Младший сержант Кузнецов был как раз военнослужащим первого года службы. Составление боевого расчёта с учётом пожеланий «дедов» и «дембелей» казалось ему сложностью на уровне высшей математики. Он заполнил листок только наполовину – фамилий заставских авторитетов было больше, чем популярных видов наряда.
Когда дело дошло до назначения в состав передвижного поста наблюдения на правый фланг младший сержант загрустил. Наряд был нелюбим всеми. Вместо того чтобы где-нибудь залечь и переждать время, как это делали часовые границы по ночам, или пробежаться за два-три часа по флангу и вернуться обратно, как в дозоре, бойцы обязаны были маячить на границе почти целый день и постоянно передвигаться.

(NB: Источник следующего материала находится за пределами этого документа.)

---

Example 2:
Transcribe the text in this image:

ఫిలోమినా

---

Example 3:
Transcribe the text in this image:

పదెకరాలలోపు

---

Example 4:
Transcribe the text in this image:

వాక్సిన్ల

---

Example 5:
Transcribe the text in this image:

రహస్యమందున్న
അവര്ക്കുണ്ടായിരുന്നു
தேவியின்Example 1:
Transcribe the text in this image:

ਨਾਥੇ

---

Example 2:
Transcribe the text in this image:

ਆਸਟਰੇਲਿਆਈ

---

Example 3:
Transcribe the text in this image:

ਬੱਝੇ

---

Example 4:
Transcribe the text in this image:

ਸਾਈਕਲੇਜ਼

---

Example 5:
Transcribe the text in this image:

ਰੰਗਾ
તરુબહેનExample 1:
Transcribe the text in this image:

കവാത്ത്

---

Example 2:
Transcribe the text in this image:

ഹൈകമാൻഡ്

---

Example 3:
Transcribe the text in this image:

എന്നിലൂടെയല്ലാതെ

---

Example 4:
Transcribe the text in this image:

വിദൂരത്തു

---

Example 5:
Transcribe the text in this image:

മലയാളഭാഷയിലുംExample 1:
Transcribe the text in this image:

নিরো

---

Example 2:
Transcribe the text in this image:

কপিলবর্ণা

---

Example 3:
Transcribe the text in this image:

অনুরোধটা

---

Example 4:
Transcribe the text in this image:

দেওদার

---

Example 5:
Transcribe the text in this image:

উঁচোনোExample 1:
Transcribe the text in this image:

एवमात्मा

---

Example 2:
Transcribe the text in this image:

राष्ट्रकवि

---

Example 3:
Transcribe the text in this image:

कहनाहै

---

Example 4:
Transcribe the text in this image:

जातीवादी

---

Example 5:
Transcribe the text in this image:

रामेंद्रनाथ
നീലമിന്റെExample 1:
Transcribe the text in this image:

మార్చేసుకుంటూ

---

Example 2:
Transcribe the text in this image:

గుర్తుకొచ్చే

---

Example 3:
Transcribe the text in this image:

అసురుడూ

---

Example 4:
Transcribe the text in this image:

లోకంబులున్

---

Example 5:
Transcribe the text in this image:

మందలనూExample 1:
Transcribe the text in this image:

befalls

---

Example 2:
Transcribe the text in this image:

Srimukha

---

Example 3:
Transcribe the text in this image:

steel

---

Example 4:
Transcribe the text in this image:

Даже служба на наблюдательной вышке или часовым на заставе была для многих предпочтительней. На вышке не приходилось бить ноги и жариться под палящим солнцем. Там можно было втихаря что-нибудь почитать или написать письмо; на худой конец, просто поглазеть в двенадцатикратный бинокль, наблюдая за сопредельной территорией или за окраинами соседнего с заставой азербайджанского села. Часовой же на заставе, если он был старослужащим, тоже чувствовал себя неплохо. Он мог, проходя мимо окна кухни, разжиться там кружечкой сладкого чая или покурить в укромном месте с кем-то из своих товарищей, поговорив на злободневные темы.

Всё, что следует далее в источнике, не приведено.